Microscopic theory of superconductivity in $\text{MgB}_2$-type systems in a magnetic field: A neighborhood of $H_{\text{c}2}$

We calculate the upper critical magnetic field $H_{\mathrm{c} 2}$ in the framework of a microscopic superconductivity theory with two energy bands of different dimensions on the Fermi surface with the cavity topology typical of the compound $\mathrm{MgB}_2$ taken into account (an anisotropic system). We assume an external magnetic field parallel to the crystallographic $z$ axis. We obtain analytic formulas in the low-temperature range $(T/T_{\mathrm{c}}\ll1)$ and also near the critical temperature $\bigl((T-T_{\mathrm{c}})/T_{\mathrm{c}}\ll1\bigr)$. We compare the temperature dependence of $H_{\mathrm{c} 2}$ for a two-band anisotropic system with that of $H_{\mathrm{c} 2}^0$ corresponding to a two-band isotropic system (with Fermi-surface cavities of the same topology).
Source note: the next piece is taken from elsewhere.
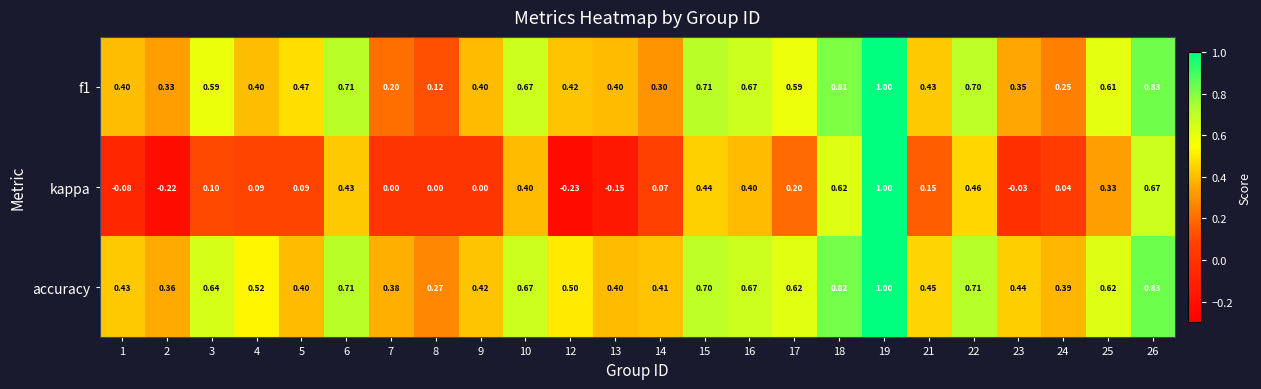

Which series has the widest spread of values?

kappa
We determine the role of the band-structure anisotropy, the positive curvature of the upper critical field near the critical temperature, and the important role of the ratio $v_1/v_2$ of the velocities on the Fermi surface in determining $H_{\mathrm{c} 2}$. We also obtain the values of the parameters $\Delta_1$ and $\Delta_2$ along the line of the critical magnetic field.